Task directions:
Every line from the one with "#584, priority: P2 -> P0" to the one with "Add Maven Release", including those two, is to be copied exactly; all other lines of the entries below are left out.

Edit tracking data:
--------------------------------------------------

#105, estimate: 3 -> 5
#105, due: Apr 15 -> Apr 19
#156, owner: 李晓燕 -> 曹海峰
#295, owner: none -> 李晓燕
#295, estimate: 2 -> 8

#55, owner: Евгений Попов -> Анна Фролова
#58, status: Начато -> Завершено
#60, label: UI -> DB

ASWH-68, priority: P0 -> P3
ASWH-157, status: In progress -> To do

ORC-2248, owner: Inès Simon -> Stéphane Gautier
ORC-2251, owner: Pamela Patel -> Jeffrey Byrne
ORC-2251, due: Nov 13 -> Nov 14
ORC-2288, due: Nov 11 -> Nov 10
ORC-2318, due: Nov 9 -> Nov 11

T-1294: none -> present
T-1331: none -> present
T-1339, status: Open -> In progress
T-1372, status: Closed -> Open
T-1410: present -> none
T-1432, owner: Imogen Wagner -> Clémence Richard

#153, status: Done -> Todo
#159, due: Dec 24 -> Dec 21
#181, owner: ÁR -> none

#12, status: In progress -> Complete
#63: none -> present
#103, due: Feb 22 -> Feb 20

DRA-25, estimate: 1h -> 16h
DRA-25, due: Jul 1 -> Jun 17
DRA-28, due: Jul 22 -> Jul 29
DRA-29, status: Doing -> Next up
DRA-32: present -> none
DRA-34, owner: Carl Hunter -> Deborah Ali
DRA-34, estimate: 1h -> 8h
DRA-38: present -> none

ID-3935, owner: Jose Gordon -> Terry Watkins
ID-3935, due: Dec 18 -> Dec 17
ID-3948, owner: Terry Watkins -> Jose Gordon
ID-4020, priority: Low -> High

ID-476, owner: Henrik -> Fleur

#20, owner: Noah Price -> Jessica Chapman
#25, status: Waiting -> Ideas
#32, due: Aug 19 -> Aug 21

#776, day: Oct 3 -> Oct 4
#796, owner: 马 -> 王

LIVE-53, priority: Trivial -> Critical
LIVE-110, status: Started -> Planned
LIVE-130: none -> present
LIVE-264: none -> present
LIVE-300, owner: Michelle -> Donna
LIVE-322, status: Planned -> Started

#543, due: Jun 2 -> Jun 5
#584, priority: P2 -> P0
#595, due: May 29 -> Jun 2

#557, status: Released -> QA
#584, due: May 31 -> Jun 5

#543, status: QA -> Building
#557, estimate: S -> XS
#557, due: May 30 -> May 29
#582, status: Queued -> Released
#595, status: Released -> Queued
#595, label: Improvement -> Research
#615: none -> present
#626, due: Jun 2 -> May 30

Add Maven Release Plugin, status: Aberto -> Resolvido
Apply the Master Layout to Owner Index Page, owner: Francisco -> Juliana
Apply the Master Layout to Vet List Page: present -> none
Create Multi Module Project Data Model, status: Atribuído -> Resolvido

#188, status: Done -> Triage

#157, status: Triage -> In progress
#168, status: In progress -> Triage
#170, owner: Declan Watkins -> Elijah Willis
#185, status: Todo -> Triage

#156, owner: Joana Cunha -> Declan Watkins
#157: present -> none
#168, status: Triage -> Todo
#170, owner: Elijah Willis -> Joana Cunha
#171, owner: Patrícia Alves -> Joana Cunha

--------------------------------------------------

Written answer:
#584, priority: P2 -> P0
#595, due: May 29 -> Jun 2

#557, status: Released -> QA
#584, due: May 31 -> Jun 5

#543, status: QA -> Building
#557, estimate: S -> XS
#557, due: May 30 -> May 29
#582, status: Queued -> Released
#595, status: Released -> Queued
#595, label: Improvement -> Research
#615: none -> present
#626, due: Jun 2 -> May 30

Add Maven Release Plugin, status: Aberto -> Resolvido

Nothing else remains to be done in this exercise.